Scraper extractor types explained
We support the following extractor types:
Text
Select this extractor type if you want to extract the text content from a selector.
For example, if your target is:
<h1>This is the page title</h1>
The extraction will be:
{
"page_title": "This is the page title"
}
Inner HTML
Select this extractor type if you want to extract the text content but also the HTML markup INSIDE the selected element.
For example, if your target is:
<h1>This is the <span>page title</span></h1>
The extraction will be:
{
"title_inner_html": "This is the <span>page title</span>"
}
Outer HTML
Select this extractor type if you want to extract all content from the selected element, including the HTML markup.

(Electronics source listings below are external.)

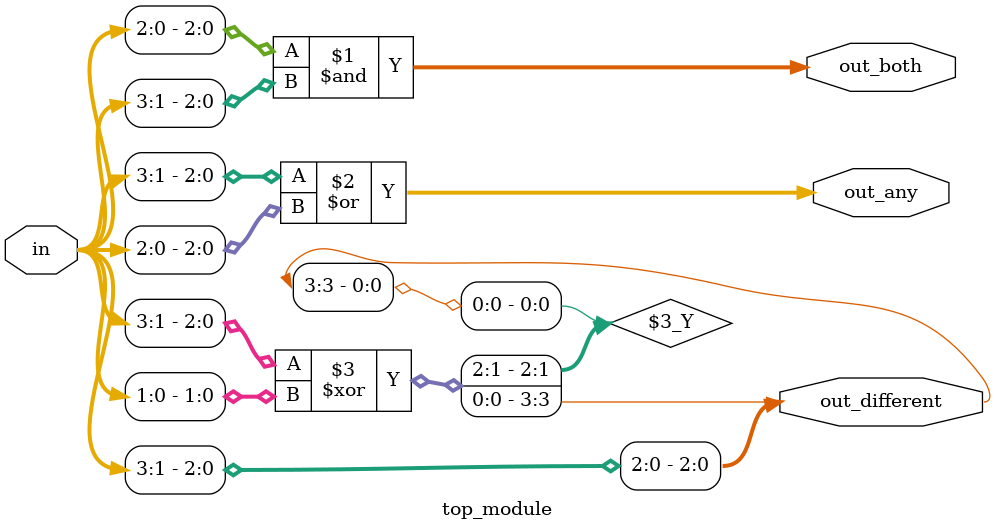
<source format=sv>
module top_module (
	input [3:0] in,
	output [2:0] out_both,
	output [3:1] out_any,
	output [3:0] out_different
);

	assign out_both = in[2:0] & in[3:1];
	assign out_any = in[3:1] | in[2:0];
	assign out_different = {in[3:1] ^ in[1:0], in[3:1]};

endmodule

</source>
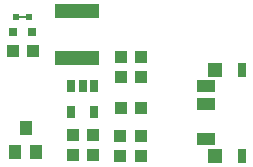
<source format=gtp>
G04 #@! TF.FileFunction,Paste,Top*
%FSLAX46Y46*%
G04 Gerber Fmt 4.6, Leading zero omitted, Abs format (unit mm)*
G04 Created by KiCad (PCBNEW 4.0.6) date 08/08/17 15:33:48*
%MOMM*%
%LPD*%
G01*
G04 APERTURE LIST*
%ADD10C,0.100000*%
%ADD11R,0.650000X1.060000*%
%ADD12R,1.100000X1.000000*%
%ADD13R,3.700000X1.200000*%
%ADD14R,1.016000X1.143000*%
%ADD15R,1.000000X1.100000*%
%ADD16R,0.800000X0.800000*%
%ADD17R,0.600000X0.500000*%
%ADD18R,0.800000X0.150000*%
%ADD19R,0.800000X1.200000*%
%ADD20R,1.200000X1.200000*%
%ADD21R,1.500000X1.000000*%
G04 APERTURE END LIST*
D10*
D11*
X147762000Y-105072000D03*
X146812000Y-105072000D03*
X145862000Y-105072000D03*
X145862000Y-107272000D03*
X147762000Y-107272000D03*
D12*
X145962000Y-110871000D03*
X147662000Y-110871000D03*
X150026000Y-104267000D03*
X151726000Y-104267000D03*
X150026000Y-102616000D03*
X151726000Y-102616000D03*
D13*
X146304000Y-102711000D03*
X146304000Y-98711000D03*
D14*
X141986000Y-108585000D03*
X142875000Y-110617000D03*
X141097000Y-110617000D03*
D12*
X150026000Y-106934000D03*
X151726000Y-106934000D03*
D15*
X151765000Y-109259000D03*
X151765000Y-110959000D03*
X149987000Y-109259000D03*
X149987000Y-110959000D03*
D12*
X142582000Y-102044500D03*
X140882000Y-102044500D03*
D16*
X140932000Y-100457000D03*
X142532000Y-100457000D03*
D12*
X145962000Y-109220000D03*
X147662000Y-109220000D03*
D17*
X141182000Y-99187000D03*
X142282000Y-99187000D03*
D18*
X141732000Y-99187000D03*
D19*
X160344500Y-110965000D03*
D20*
X158044500Y-110965000D03*
D19*
X160344500Y-103665000D03*
D20*
X158044500Y-103665000D03*
D21*
X157294500Y-106565000D03*
X157294500Y-105065000D03*
X157294500Y-109565000D03*
M02*

</source>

For example, if your target is:
<h1>This is the <span>page title</span></h1>
The extraction will be:
{
"title_outer_html": "<h1>This is the <span>page title</span></h1>"
}
Attribute
Select this extractor type if you want to get the content from an HTML attribute.
For example, if your target is the attribute href:
<a href="https://google.com">click here</a>
"https://google.com" will be extracted and assigned to the variable name you have defined.
{
"link": "https://google.com"
}
You can use any HTML attribute. Some common examples are: href, id, class, src, alt, style, and type.
Collection
This option is useful to extract groups of data together. A collection can have sub-selectors in order to group information into a nested key. It is useful for cards and table rows.
You could extract something like this:
<div>
<div class="coin">
<h3 class="name">Botcoin</h3>
<p class="price">$19</p>
</div>
<div class="coin">
<h3 class="name">Etirum</h3>
<p class="price">$17</p>
</div>
</div>
Into this:
{
"coins": [
{
"name": "Botcoin",
"price": "$19"
},
{
"name": "Etirum",
"price": "$17"
}
]
}